Re: i need help with lowering springs
On Sat, 23 Apr 2005 16:42:50 GMT, "firstname.lastname@example.org" <email@example.com>
> Ford used to offer an 'improved' (and expensive) tie rod end that
>significantly helped bumbsteer problems. I read about it in a book
>called 'mustang performance 2' available at Amazon. I placed a set of
>these tie rod ends on my 86 LX, which is lowered about 1.5-2" in the
>front and it seemed to make a good deal of difference. It might have
>been the placebo effect, so I can't be sure.
> I think Western Motorsports had a blurb on their website on why not to
>use offset rack bushings.
> In my opinion, 2" may seem cool, but the loss of driveability I
>encountered was not worth it. I went back to a .5-.75 lower all around.
....And don't forget every little bump your car will bottom-out on.

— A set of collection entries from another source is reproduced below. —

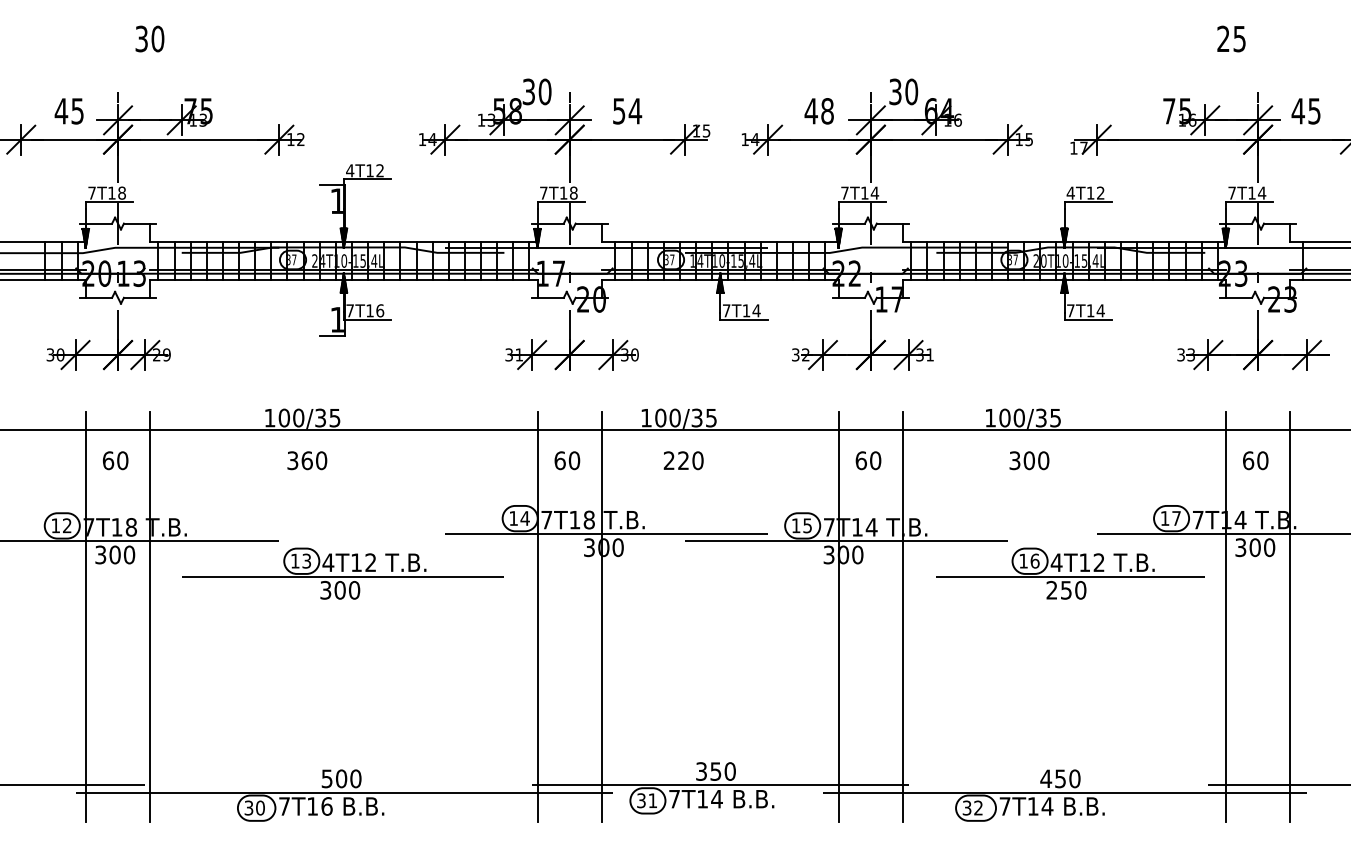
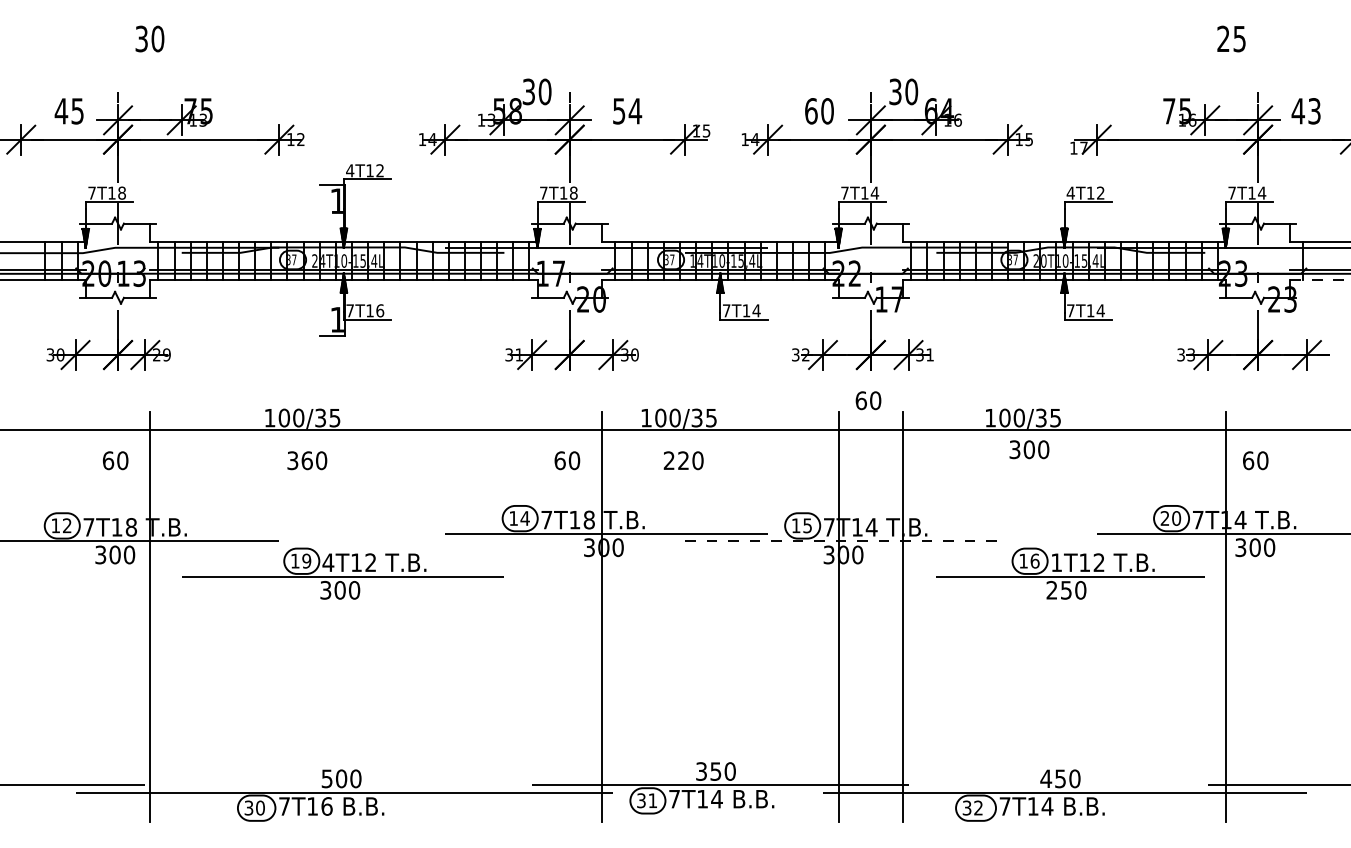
text at (1314, 110): 45 -> 43
text at (818, 111): 48 -> 60
line at (1320, 279): solid -> dashed
text at (868, 460) position: (868, 460) -> (868, 400)
text at (1029, 460) position: (1029, 460) -> (1029, 449)
text at (1170, 518): 17 -> 20
line at (846, 541): solid -> dashed
text at (306, 560): 13 -> 19
text at (1056, 562): 4T12 -> 1T12
line at (85, 617): present -> none
line at (537, 617): present -> none
line at (1290, 617): present -> none
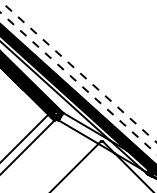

Better avoid speed bumps !
I had to be careful with the 1.25 inch drop on my 95. Can' even
imagine a 2 inch drop
>Bling is on its way out anyways... :)
>> If the car can be put back into alignment then that's one issue out of
>> the way. If you can't get it back to spec you'll either have to hog out
>> the c/c plate bolt holes in the strut tower to allow the stock plate
>> some freedom or you'll need aftermarket c/c plates.

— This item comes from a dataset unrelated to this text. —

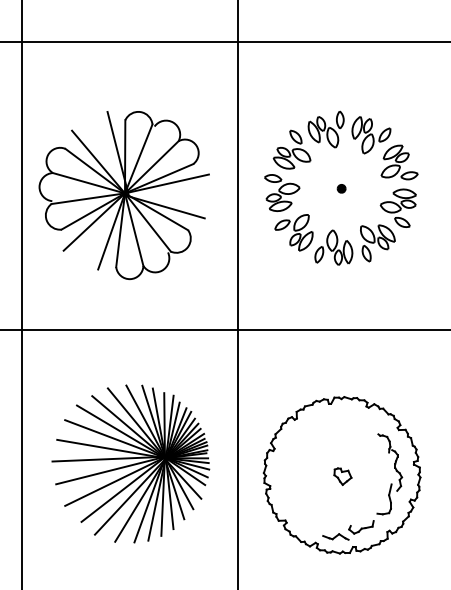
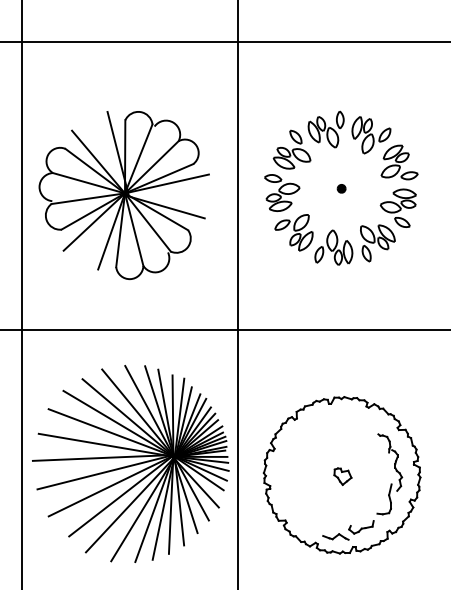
part at (130, 463) size: 160x160 px -> 198x198 px
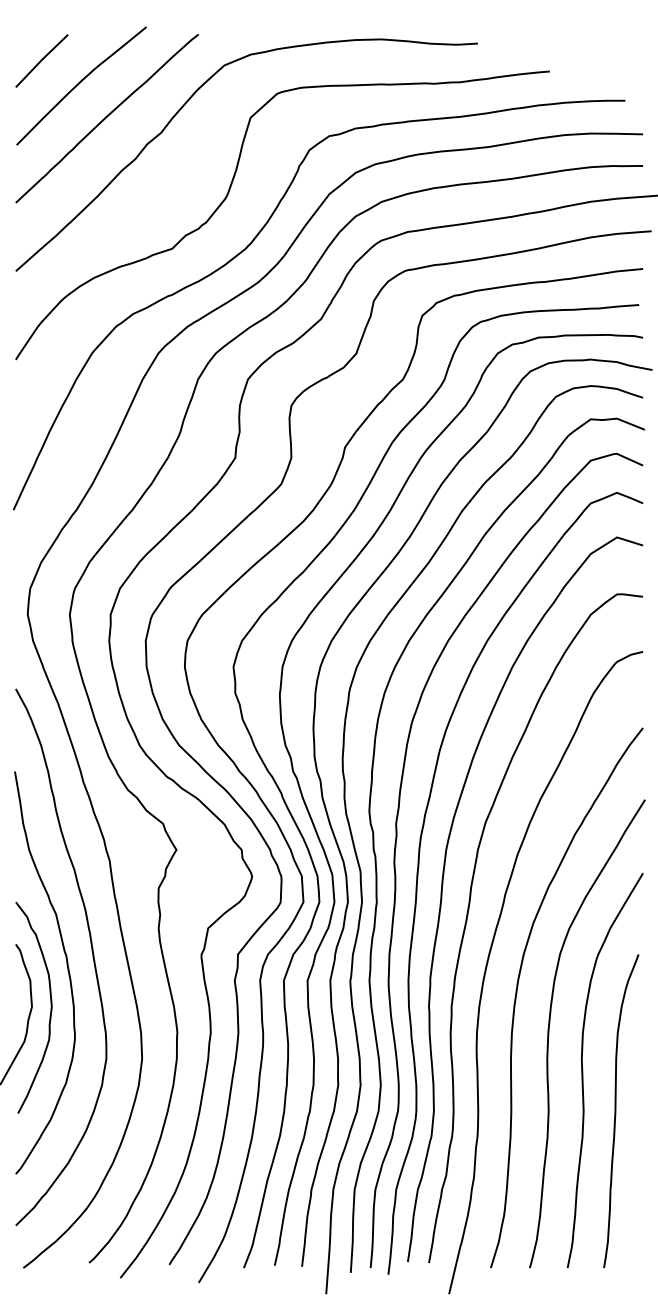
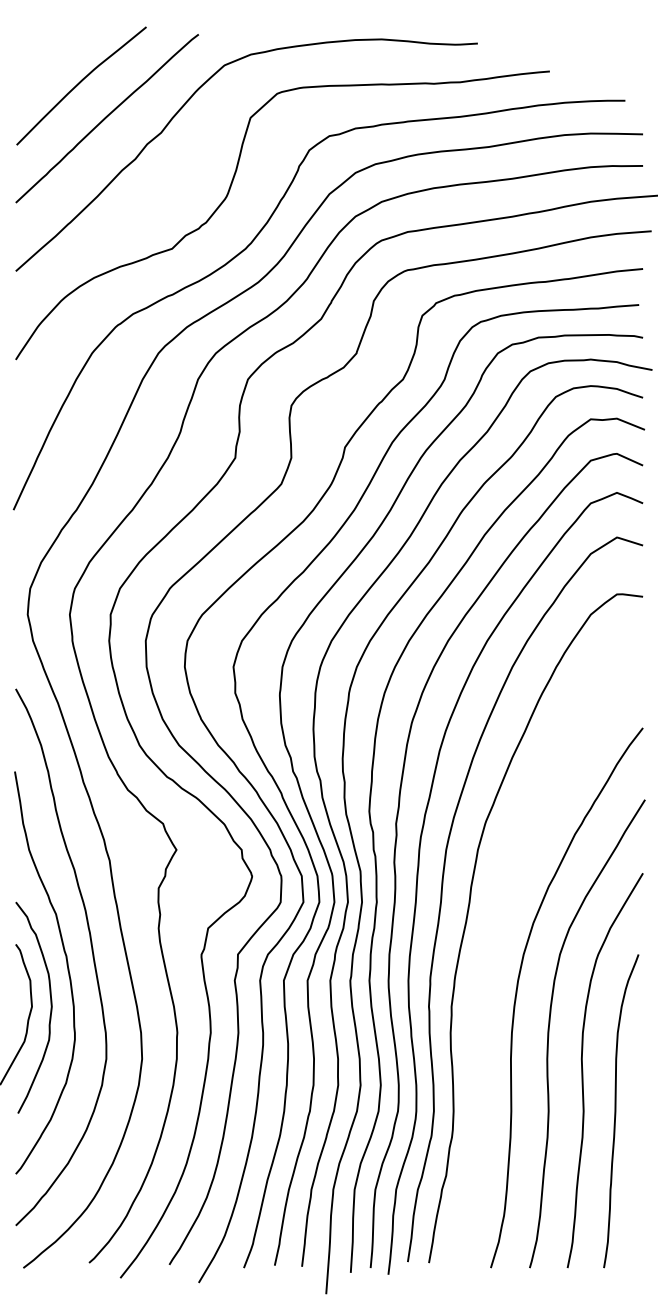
line at (41, 60): present -> none
curve at (488, 963): present -> none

>> The other issue will be bump steer. Lowering that much increases the
>> relative difference in angle between the tie rods and the a-arms. This
>> tends to magnify bump steer. One solution is to use an offset steering
>> rack bushing which helps get the steering rod somewhat parallel to the
>> a-arm, which decreases bump steer a little. Another solution is a bump
>> steer kit that allows the tie rod end to be adjusted.
>> Some folks don't bother and live with the bump steer. It's not that big
>> an issue if you don't push the car hard regularly.